Exercise » For this exercise, return exactly the lines of the material below that begin at the one with "success_count, 10: 8 -> 7" and stop after the one with "ABT: 1647 -> 1641".

━━━━━ Records provided ━━━━━

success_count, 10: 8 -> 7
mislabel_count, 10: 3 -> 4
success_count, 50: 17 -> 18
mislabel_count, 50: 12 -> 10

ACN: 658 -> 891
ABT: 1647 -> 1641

━━━━━
━━━━━ Records provided ━━━━━

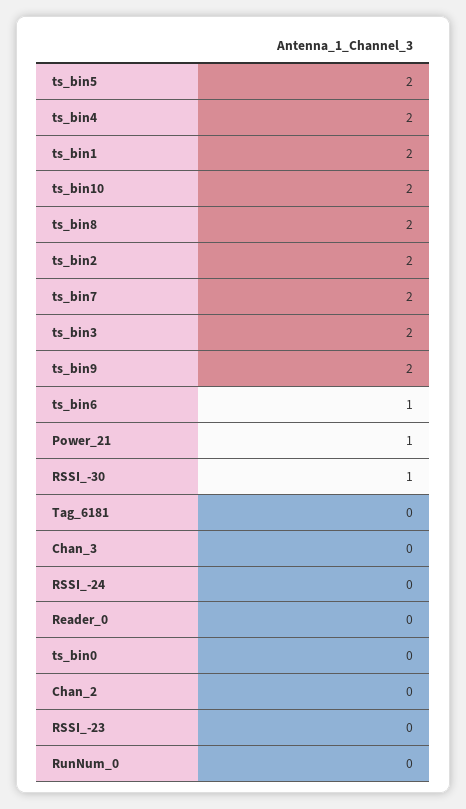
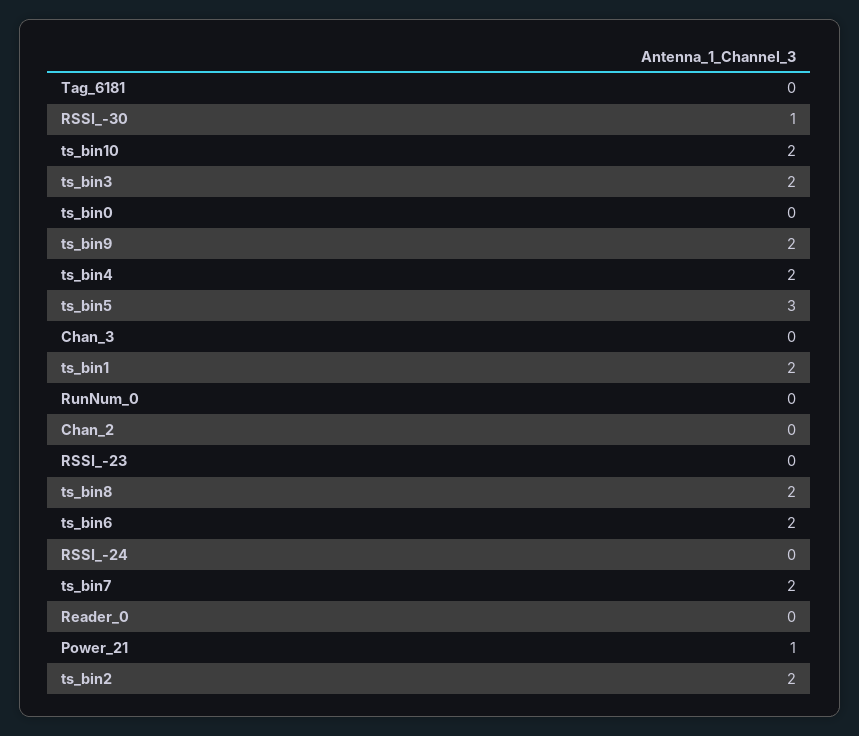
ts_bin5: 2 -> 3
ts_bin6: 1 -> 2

━━━━━
━━━━━ Records provided ━━━━━

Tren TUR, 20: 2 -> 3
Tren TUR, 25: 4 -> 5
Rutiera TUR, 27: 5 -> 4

━━━━━

Solution to the exercise »
success_count, 10: 8 -> 7
mislabel_count, 10: 3 -> 4
success_count, 50: 17 -> 18
mislabel_count, 50: 12 -> 10

ACN: 658 -> 891
ABT: 1647 -> 1641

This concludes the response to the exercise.